There is only one way of experiencing the reality of the world we live in – that is through our bodies, our senses. But we humans are fortunate in having two ways of attaining that experience, either through actual events or, when it is working at its most powerful, through the imagination. And I would want to insist, myself, that what we experience in this second way, if it is deep and immediate enough, is every bit as real, every bit as useful to us, as what we experience in the everyday.

The imaginative continuity in Malouf’s writing means that when he writes he enters again into the place of his own dreaming, deep and immediate, and every bit as real as other experience. What is astonishing in Malouf’s work is the way it opens to his readers the experience of writing itself, the state of experiencing reality through the body and imagination at once.

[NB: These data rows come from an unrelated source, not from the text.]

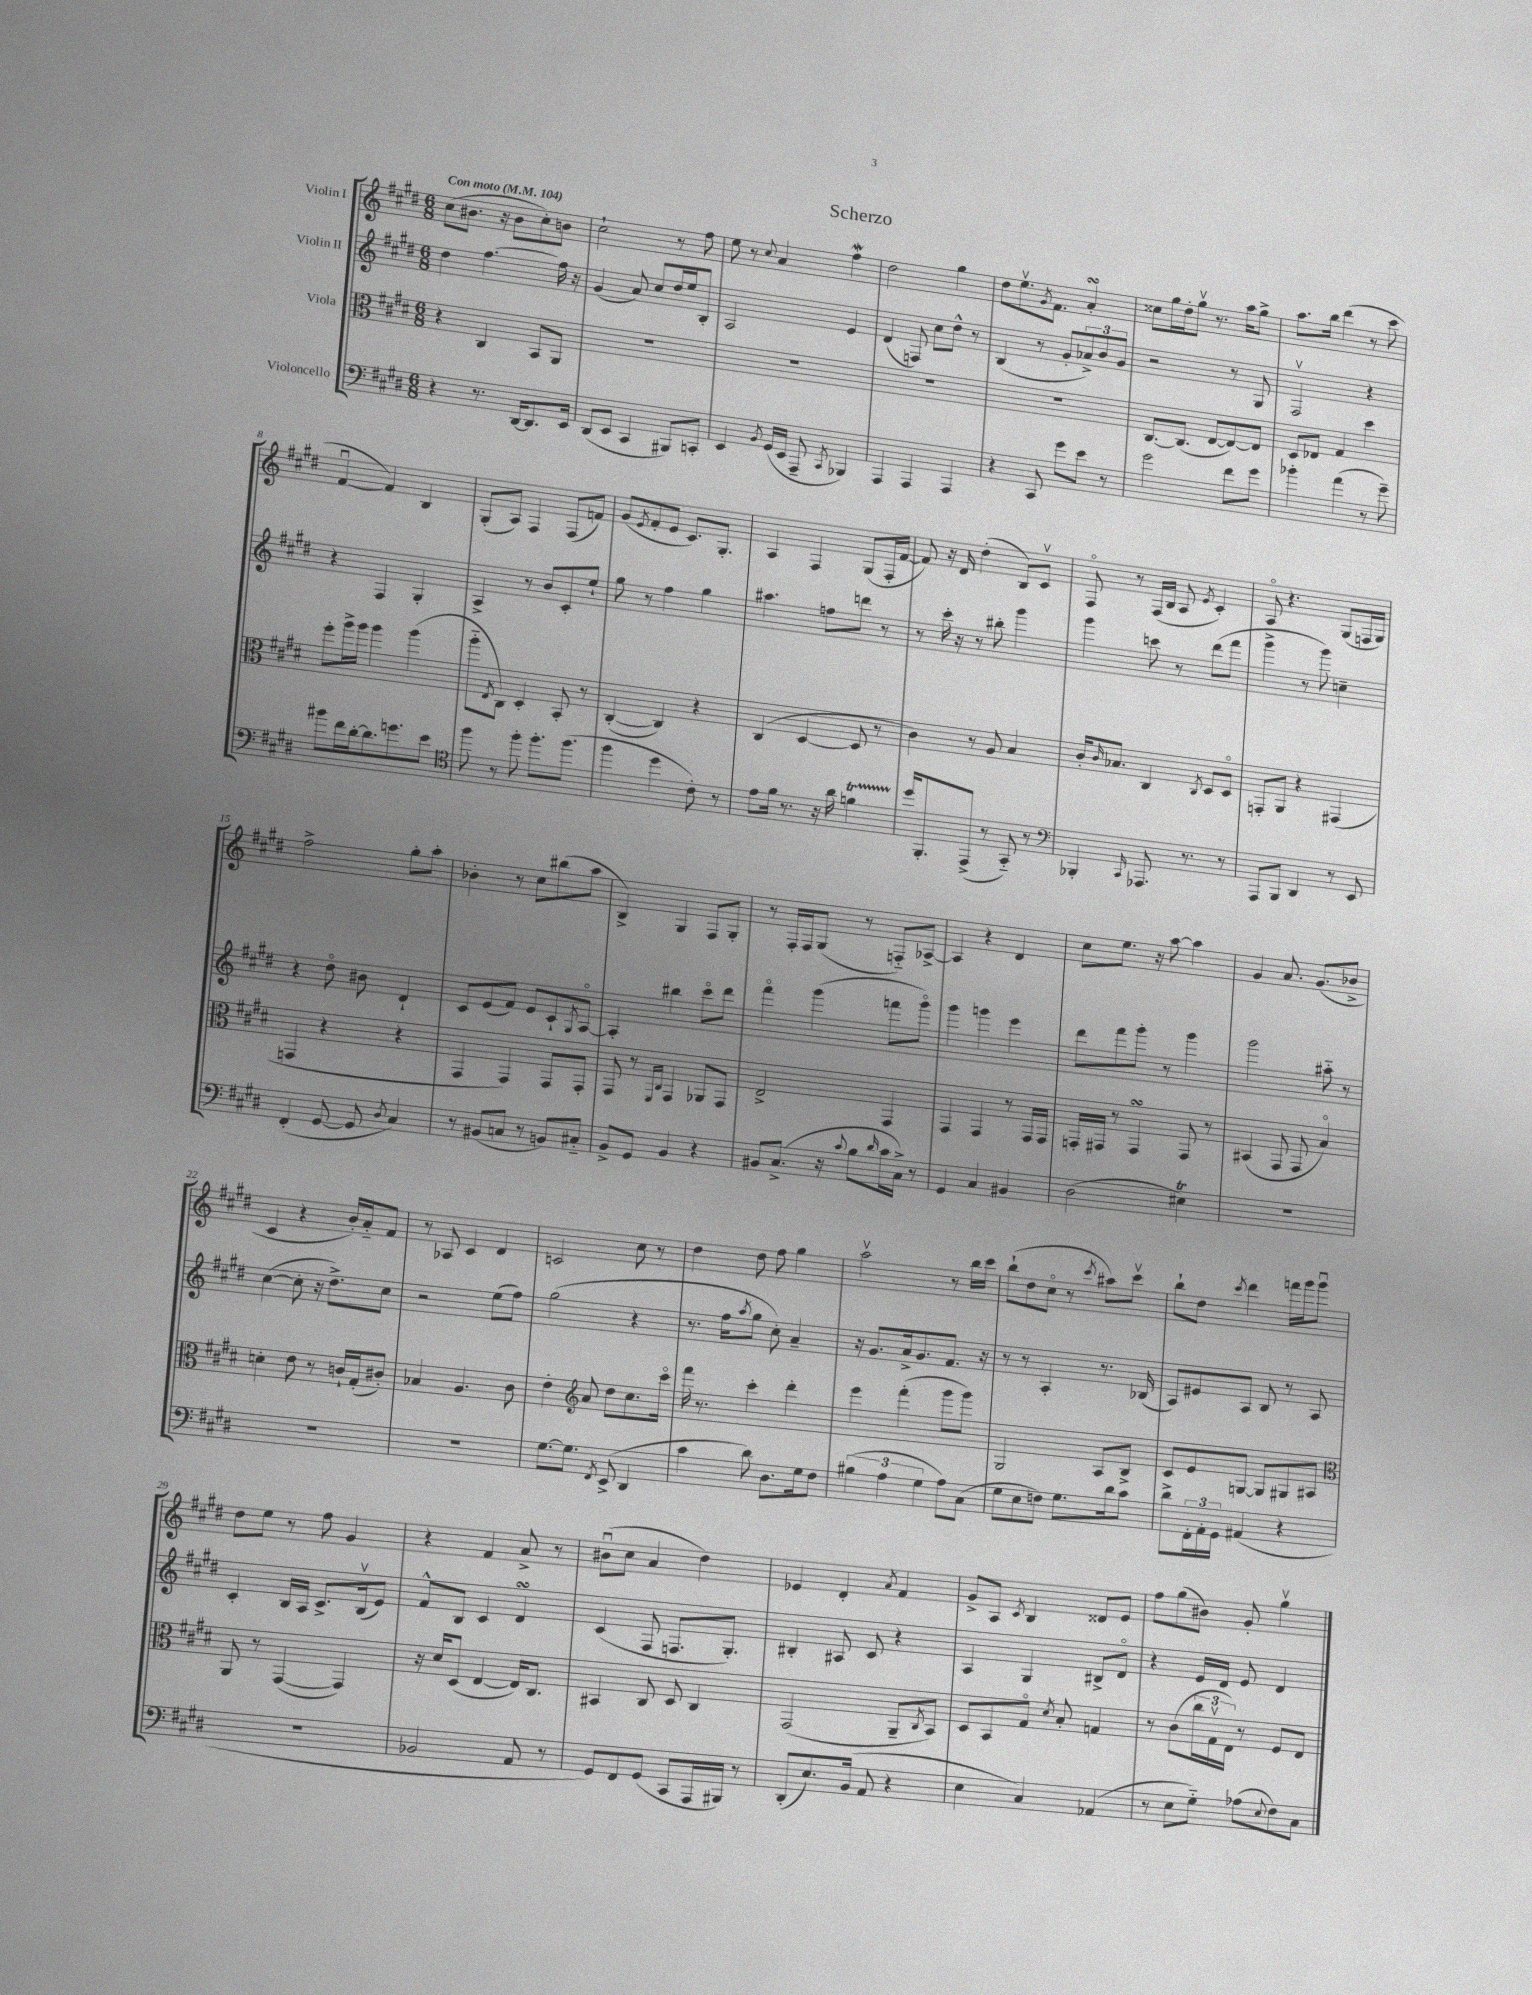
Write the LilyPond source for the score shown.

\header { title = "Scherzo" }
<<
\new StaffGroup <<
\new Staff = "s0" \with { instrumentName = "Violin I" } {
    \clef treble \key e \major \numericTimeSignature \time 6/8 \tempo "Con moto" 4 = 104
    cis''8( bis'8. r16 bis'8 cis''8-.) b'8 |
    cis''2-! r8 fis''8 |
    e''8 r8 \appoggiatura { cis''8 } a'4 fis''4\mordent |
    dis''2 gis''4 |
    dis''8 e''8.\upbow \acciaccatura { gis'8 } fis'8. a'4-.\turn |
    cisis''8 gis''16 dis''16-. gis''8\upbow r8. a''16 gis''8-> |
    a''8. b''16 dis'''4( r8 cis'''8 |
    fis'4~\downbow fis'4) b4 |
    gis8-.( a8) fis4 fis8( f'8) |
    gis'8( \acciaccatura { e'8 } fis'8-. e'8 cis'8.) gis8.-. |
    a4 fis4 gis8( fis16-. fis'16~ |
    fis'8) r16 dis'16 dis''4-.( b8) cis'8\upbow |
    fis8\flageolet r8 fis16( b16 a8 \acciaccatura { e'8 } cis'4-.) |
    a8\flageolet r4. gis8( f16 gis16) |
    fis''2-> gis''8-. a''8-. |
    bes'4-. r8 cis''8 bis''8( a''8 |
    b4->) gis4 fis8 gis8-. |
    r8 fis16-. fis16 gis8( r8 f8-_) aes8~-> |
    aes4 r4 dis'4 |
    cis''8 e''8. r16 a''8~ a''4 |
    gis'4 a'8. gis'8.( bes'8-> |
    cis'4 r4 b'16-.) a'16-_ fis'8 |
    r8 aes8 cis'4 dis'4 |
    c'2 cis''8 r8 |
    dis''4 dis''8 fis''8 gis''4 |
    a''2\upbow r8 b''16 cis'''16 |
    b''8-!( dis''8 cis''8\flageolet r8 \acciaccatura { cis'''8 } ais''8) cis'''8\upbow |
    b''8-! dis''8 \acciaccatura { cis'''8 } dis'''4 f'''16 gis'''16 gis'''8\downbow |
    dis''8 e''8 r8 fis''8 gis'4 |
    r4 fis'4 a'8-> r8 |
    bis'8\downbow( cis''8 a'4 dis''4) |
    ees'4 dis'4-. \acciaccatura { a'8 } fis'4 |
    gis'8-> a8 \acciaccatura { cis'8 } b4 disis'8 e'8 |
    fis''8 gis''8( bis'8) gis'8-. gis''4\upbow \bar "|." |
}
\new Staff = "s1" \with { instrumentName = "Violin II" } {
    \clef treble \key e \major \numericTimeSignature \time 6/8
    dis''4 fis''4.~ fis''16 r16 |
    gis'4( a'8) cis''8 dis''16 e''16 b8-. |
    a2 e'4 |
    dis'4( f8) cis''8 dis''8-^ r8 |
    b4( r8 gis'8-. \tuplet 3/2 { aes'8->) b'8 gis'8 } |
    r2 r8 gis8 |
    fis2\upbow r4 |
    r4 fis4 gis4-. |
    a4-> r8 b'8 cis'8-. e''8-! |
    gis''8 r8 fis''4 gis''4 |
    ais''4. f''8 d'''8 r8 |
    r8 cis'''16-. r16 r8 bis''8-. gis'''4 |
    gis'''4 c'''8 r8 dis'''8( fis'''8 |
    gis'''4-> r8 gis'''8) c''4-- |
    r4 dis''8\flageolet bis'8 dis'4-! |
    cis'8 e'8( fis'8) e'8 cis'8-! \acciaccatura { gis8 } a8~\flageolet |
    a4-. bis''4 cis'''8\flageolet dis'''8 |
    fis'''4\flageolet gis'''4( f'''8 gis'''8\flageolet) |
    gis'''4 g'''4 e'''4 |
    dis'''8 fis'''8 gis'''8-. r8 gis'''4 |
    gis'''2 ais''8-_ r8 |
    cis''4~( cis''8-. r16 dis''8.->) cis''8 |
    r2 e''8( fis''8) |
    gis''2( r4 |
    r8. fis''16 \acciaccatura { a''8 } gis''8 cis''8-.) a'4-- |
    r16 gis'8. a'16-> gis'8. fis'8. r16 |
    r8 r8 a4-. r8. bes16( |
    a8) eis'8 a8 b8 r8 a8 |
    cis'4-. b16 a16 cis'8.-> b16\upbow( e'8) |
    fis'8-^ b8 cis'4 dis'4\turn |
    cis'4( fis8 f8. gis8.-.) |
    bis4-. ais8 cis'8 r4 |
    a4 gis4 bis8-> dis'8\flageolet |
    r4 e'16 dis'16 e'8 dis'4 \bar "|." |
}
\new Staff = "s2" \with { instrumentName = "Viola" } {
    \clef alto \key e \major \numericTimeSignature \time 6/8
    r4 cis4 b,8 a,8 |
    R2. |
    R2. |
    R2. |
    R2. |
    cis8.~ cis8.( e8~ e8~) e8 |
    dis8 ees8 gis4 dis''4 |
    fis''8-. a''16-> a''16 a''4 a''4( |
    a''8-_ \acciaccatura { e8 } cis8) dis4-. b,8-. r8 |
    cis4~-.( cis4) r4 |
    cis4( dis4~ dis8 r8 |
    cis'4) r8 a8 b4 |
    cis'16-. \grace { cis'16 } bes8. cis4 \acciaccatura { cis8 } dis8 dis8\flageolet |
    g,8-. a,8 r4 gis,4( |
    g,4 r4 r4 |
    gis,4 gis,4) gis,8 gis,8-. |
    gis,8 r8 \grace { fis,16 cis16 } gis,4 aes,8 gis,8 |
    e2-> gis,4 |
    gis,4 gis,4 r8 gis,16 gis,16 |
    g,16-. gis,16 r8 gis,4\turn gis,8 r8 |
    bis,4( gis,8 gis,8 b4\flageolet) |
    d'4-. e'8 r8 c'16-! gis16-.( cis'8-.) |
    bes4 a4. cis'8 |
    e'4-. \clef treble a'8 dis''8 cis''8. cis'''16\flageolet |
    fis'''16 r8. cis'''4-. dis'''4-. |
    e'''4 fis'''4-.( gis'''8 gis'''8) |
    gis2 a8 b8-> |
    cis'8 e'8 g8~ g8 gis8 ais8 |
    \clef alto a,8 r8 gis,4~( gis,4) |
    r16 dis'16 dis8( e4~ e16) cis8. |
    bis,4 cis8 dis8 cis4 |
    gis,2( a,8-- \acciaccatura { cis8 } b,8) |
    dis8 b,8 gis8\flageolet \acciaccatura { dis'8 } b8-. g4 |
    r8 cis'8( \tuplet 3/2 { cis''16 gis16\upbow e16) } r8 fis8 e8 \bar "|." |
}
\new Staff = "s3" \with { instrumentName = "Violoncello" } {
    \clef bass \key e \major \numericTimeSignature \time 6/8
    r4 r8. dis,16~ dis,8. e,16 |
    dis,8( e,8 cis,4 bis,,8) c,8-. |
    e,4 \acciaccatura { b,8 } gis,16( e,16 a,,8-- \acciaccatura { cis,8 } bes,,4) |
    a,,4 a,,4 a,,4 |
    r4 cis,8 gis'8 e'8 r8 |
    gis'2 fis'8 gis'8 |
    bes'4-. a'4( r8 gis'8--) |
    bis'8 fis'16 dis'16~-. dis'8. g'8. e'8 |
    \clef tenor fis''8 r8 fis''8-. fis''8.-. fis''8.( |
    fis''4 dis''4 cis'8-.) r8 |
    e'8 fis'16 r8. r16 a'16 f'4\startTrillSpan |
    dis''16\stopTrillSpan fis,8.-. e,8->( r8 gis,8-_) r8 |
    \clef bass bes,,4-. \grace { cis,16 } aes,,8. r8. r8 |
    a,,8 b,,8 dis,4 r8 e,8 |
    fis,4-.( gis,8~ gis,8 \acciaccatura { dis8 } cis4) |
    r8 bis,8( c8 r8 b,8) cis8-_ |
    b,8-> gis,8 b,4 r4 |
    bis,8 cis8.->( r16 \appoggiatura { cis'8 } b8 \grace { dis'16 } cis'16 cis16->) r8 |
    gis,4 cis4 bis,4 |
    dis2( eis4\trill) |
    R2. |
    R2. |
    R2. |
    gis8.~ gis8. \acciaccatura { fis,8 } e,8->( dis,4 |
    cis'4 dis'8) dis8. gis16 fis8 |
    \tuplet 3/2 { bis4( a4 gis4 } a8) cis8( |
    gis8 e8 f8) gis8. dis'16 cis'8 |
    dis'8-> \tuplet 3/2 { fis,16-. a,16-. gis,16 } ais,4( r4 |
    R2. |
    bes,2 a,8 r8 |
    gis,8) fis,8 gis,8( cis,8 a,,16 bis,,16) r8 |
    dis,8-.( e8.) b,16( a,8 r4 |
    e4 cis4) aes,4( |
    r8 e8 gis8-_) aes8( \appoggiatura { e8 } fis8) cis8 \bar "|." |
}
>>
>>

In this respect, Malouf’s work is comparable to that of Andrew Marvell. The tone is different, and the idea of form (the sense of how the poem relates to time); but Marvell’s poetry alike turns certain images, certain characteristic places, into a landscape of thought, and opens long perspectives out from small familiar things. Marvell captures what it is like to be in two worlds at once. His writing achieves its combination of sensuousness and rapture because it holds familiar things at once in the world of touch and in the light of dreams. The green in Malouf’s is like the green in Marvell: an experience that opens out into paradise and abyss.

In Earth Hour, ‘Blenheim Park’ works as a tribute to Marvell’s poems ‘The Garden’ and ‘Upon Appleton House’. Lord Fairfax, commander of the Roundheads in the Civil War, lived at Appleton House; the Churchill family lived at Blenheim Park. Malouf’s poem starts: ‘This green park might be nature as / we dream it …’ – itself a tribute to Marvell’s description of the mind’s ‘green thought in a green shade’. Like Marvell in ‘Upon Appleton House’, Malouf opens this vision of a peaceful garden out into history: ‘In fact a battle plan is laid out here.’ Malouf is not polemical; this poem illustrates how his writing’s moral force works through the awareness of history, of the years that have gone into the making of the garden.

Perhaps it is only on the surface paradoxical that this profound experience of reading and of writing is what gives Malouf’s writing its distinctive sense of reality. His is not the sense of reality confusable with realism, with accurate descriptions of the surface of things, but the sense of reality that Virginia Woolf defines in A Room of One’s Own (1929): ‘It lights up a group in a room and stamps some casual saying. It overwhelms one walking home beneath the stars and makes the silent world more real than the world of speech – and then there it is again in an omnibus in the uproar.’ This is the sense of reality that Malouf’s poetry is always bringing to light. ‘Arran Avenue, Hamilton, Brisbane, Queensland, Australia, the World. That is the address that appears in my school books,’ writes the narrator of Johnno (1975); and continues, ‘But what does it mean? Where do I really stand?’ In his poetry Malouf is always opening perspectives out, not in the orderly sequence of a school book inscription, but by flashes, by that sudden intimacy which brings the question close: ‘Where do I really stand?’